● **COME PROCEDERE**
Puoi estrarre tutte le righe che seguono e ricopiarle identiche, senza cambiare nulla?

● **DATI DA ESAMINARE**

***

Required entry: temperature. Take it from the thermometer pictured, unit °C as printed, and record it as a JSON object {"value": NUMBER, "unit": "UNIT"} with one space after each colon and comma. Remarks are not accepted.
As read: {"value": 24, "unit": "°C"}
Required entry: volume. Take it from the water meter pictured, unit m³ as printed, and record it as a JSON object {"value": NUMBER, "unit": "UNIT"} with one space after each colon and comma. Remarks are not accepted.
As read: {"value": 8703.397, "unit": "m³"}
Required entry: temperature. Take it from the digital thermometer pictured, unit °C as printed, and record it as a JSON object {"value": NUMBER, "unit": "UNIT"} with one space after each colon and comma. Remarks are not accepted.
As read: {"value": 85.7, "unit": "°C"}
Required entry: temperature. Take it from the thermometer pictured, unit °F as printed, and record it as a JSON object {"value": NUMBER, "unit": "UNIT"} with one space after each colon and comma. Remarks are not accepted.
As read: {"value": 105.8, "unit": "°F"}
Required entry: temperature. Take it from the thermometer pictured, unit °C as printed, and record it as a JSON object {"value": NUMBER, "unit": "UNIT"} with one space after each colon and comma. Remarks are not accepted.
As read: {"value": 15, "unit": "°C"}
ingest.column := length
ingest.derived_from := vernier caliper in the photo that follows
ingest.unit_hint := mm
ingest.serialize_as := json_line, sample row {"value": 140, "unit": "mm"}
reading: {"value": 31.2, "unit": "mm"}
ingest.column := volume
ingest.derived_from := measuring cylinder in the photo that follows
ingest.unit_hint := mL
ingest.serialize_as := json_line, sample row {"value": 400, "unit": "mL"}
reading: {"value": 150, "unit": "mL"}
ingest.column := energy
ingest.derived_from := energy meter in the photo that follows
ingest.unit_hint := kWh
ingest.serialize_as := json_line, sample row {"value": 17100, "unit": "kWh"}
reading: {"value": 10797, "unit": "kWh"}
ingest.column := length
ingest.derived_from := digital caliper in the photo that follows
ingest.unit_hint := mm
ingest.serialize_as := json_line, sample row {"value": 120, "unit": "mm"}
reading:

***

● **LA TUA SOLUZIONE**
Required entry: temperature. Take it from the thermometer pictured, unit °C as printed, and record it as a JSON object {"value": NUMBER, "unit": "UNIT"} with one space after each colon and comma. Remarks are not accepted.
As read: {"value": 24, "unit": "°C"}
Required entry: volume. Take it from the water meter pictured, unit m³ as printed, and record it as a JSON object {"value": NUMBER, "unit": "UNIT"} with one space after each colon and comma. Remarks are not accepted.
As read: {"value": 8703.397, "unit": "m³"}
Required entry: temperature. Take it from the digital thermometer pictured, unit °C as printed, and record it as a JSON object {"value": NUMBER, "unit": "UNIT"} with one space after each colon and comma. Remarks are not accepted.
As read: {"value": 85.7, "unit": "°C"}
Required entry: temperature. Take it from the thermometer pictured, unit °F as printed, and record it as a JSON object {"value": NUMBER, "unit": "UNIT"} with one space after each colon and comma. Remarks are not accepted.
As read: {"value": 105.8, "unit": "°F"}
Required entry: temperature. Take it from the thermometer pictured, unit °C as printed, and record it as a JSON object {"value": NUMBER, "unit": "UNIT"} with one space after each colon and comma. Remarks are not accepted.
As read: {"value": 15, "unit": "°C"}
ingest.column := length
ingest.derived_from := vernier caliper in the photo that follows
ingest.unit_hint := mm
ingest.serialize_as := json_line, sample row {"value": 140, "unit": "mm"}
reading: {"value": 31.2, "unit": "mm"}
ingest.column := volume
ingest.derived_from := measuring cylinder in the photo that follows
ingest.unit_hint := mL
ingest.serialize_as := json_line, sample row {"value": 400, "unit": "mL"}
reading: {"value": 150, "unit": "mL"}
ingest.column := energy
ingest.derived_from := energy meter in the photo that follows
ingest.unit_hint := kWh
ingest.serialize_as := json_line, sample row {"value": 17100, "unit": "kWh"}
reading: {"value": 10797, "unit": "kWh"}
ingest.column := length
ingest.derived_from := digital caliper in the photo that follows
ingest.unit_hint := mm
ingest.serialize_as := json_line, sample row {"value": 120, "unit": "mm"}
reading:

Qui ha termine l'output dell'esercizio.